Items listed in a dataset
* * * * * * * * *
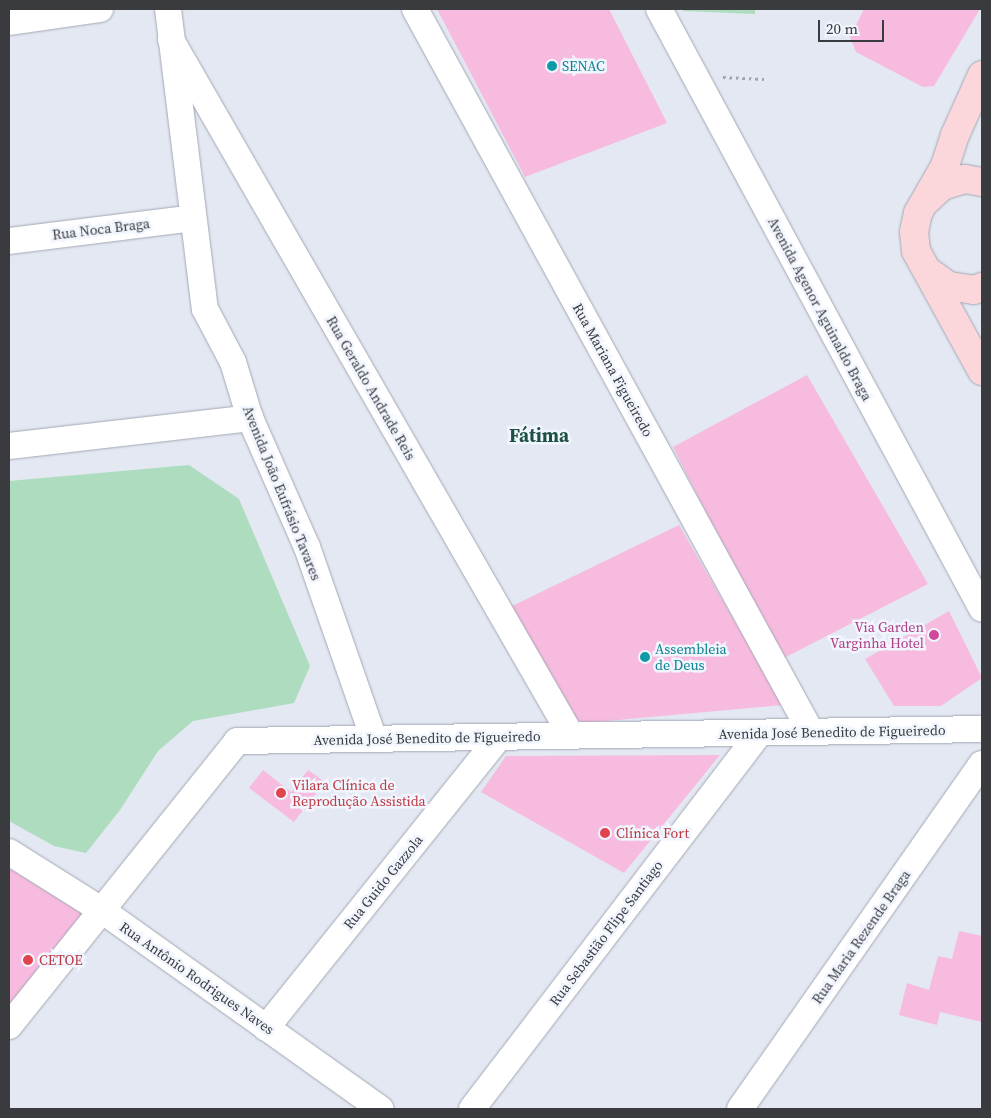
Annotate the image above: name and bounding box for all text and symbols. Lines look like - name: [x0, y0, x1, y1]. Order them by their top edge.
- scale bar: [821, 10, 887, 42]
- text: 20 m: [826, 18, 858, 39]
- place label: SENAC: [562, 58, 605, 74]
- marker: SENAC: [546, 60, 558, 72]
- street label: Avenida Agenor Aguinaldo Braga: [764, 214, 876, 404]
- street label: Rua Noca Braga: [51, 215, 151, 243]
- street label: Rua Mariana Figueiredo: [569, 300, 657, 440]
- street label: Rua Geraldo Andrade Reis: [323, 313, 419, 463]
- street label: Avenida João Eufrásio Tavares: [239, 403, 325, 583]
- district label: Fátima: [509, 425, 569, 447]
- place label: Via Garden Varginha Hotel: [830, 619, 924, 652]
- marker: Via Garden Varginha Hotel: [928, 629, 940, 641]
- place label: Assembleia de Deus: [655, 641, 727, 674]
- marker: Assembleia de Deus: [639, 651, 651, 663]
- street label: Avenida José Benedito de Figueiredo: [718, 722, 946, 742]
- street label: Avenida José Benedito de Figueiredo: [313, 728, 541, 748]
- place label: Vilara Clínica de Reprodução Assistida: [292, 777, 426, 810]
- marker: Vilara Clínica de Reprodução Assistida: [274, 786, 288, 800]
- place label: Clínica Fort: [616, 825, 689, 841]
- marker: Clínica Fort: [598, 826, 612, 840]
- street label: Rua Guido Gazzola: [340, 831, 426, 933]
- street label: Rua Sebastião Flipe Santiago: [546, 857, 666, 1009]
- street label: Rua Maria Rezende Braga: [808, 867, 914, 1007]
- street label: Rua Antônio Rodrigues Naves: [117, 918, 277, 1038]
- place label: CETOE: [39, 952, 83, 968]
- marker: CETOE: [21, 953, 35, 967]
* * * * * * * * *
WHAT YOU HAVE TO DO
The expected result is the data above in exact form, free of pictures.

WRITTEN REPLY
Annotate the image above: name and bounding box for all text and symbols. Lines look like - name: [x0, y0, x1, y1]. Order them by their top edge.
- scale bar: [821, 10, 887, 42]
- text: 20 m: [826, 18, 858, 39]
- place label: SENAC: [562, 58, 605, 74]
- marker: SENAC: [546, 60, 558, 72]
- street label: Avenida Agenor Aguinaldo Braga: [764, 214, 876, 404]
- street label: Rua Noca Braga: [51, 215, 151, 243]
- street label: Rua Mariana Figueiredo: [569, 300, 657, 440]
- street label: Rua Geraldo Andrade Reis: [323, 313, 419, 463]
- street label: Avenida João Eufrásio Tavares: [239, 403, 325, 583]
- district label: Fátima: [509, 425, 569, 447]
- place label: Via Garden Varginha Hotel: [830, 619, 924, 652]
- marker: Via Garden Varginha Hotel: [928, 629, 940, 641]
- place label: Assembleia de Deus: [655, 641, 727, 674]
- marker: Assembleia de Deus: [639, 651, 651, 663]
- street label: Avenida José Benedito de Figueiredo: [718, 722, 946, 742]
- street label: Avenida José Benedito de Figueiredo: [313, 728, 541, 748]
- place label: Vilara Clínica de Reprodução Assistida: [292, 777, 426, 810]
- marker: Vilara Clínica de Reprodução Assistida: [274, 786, 288, 800]
- place label: Clínica Fort: [616, 825, 689, 841]
- marker: Clínica Fort: [598, 826, 612, 840]
- street label: Rua Guido Gazzola: [340, 831, 426, 933]
- street label: Rua Sebastião Flipe Santiago: [546, 857, 666, 1009]
- street label: Rua Maria Rezende Braga: [808, 867, 914, 1007]
- street label: Rua Antônio Rodrigues Naves: [117, 918, 277, 1038]
- place label: CETOE: [39, 952, 83, 968]
- marker: CETOE: [21, 953, 35, 967]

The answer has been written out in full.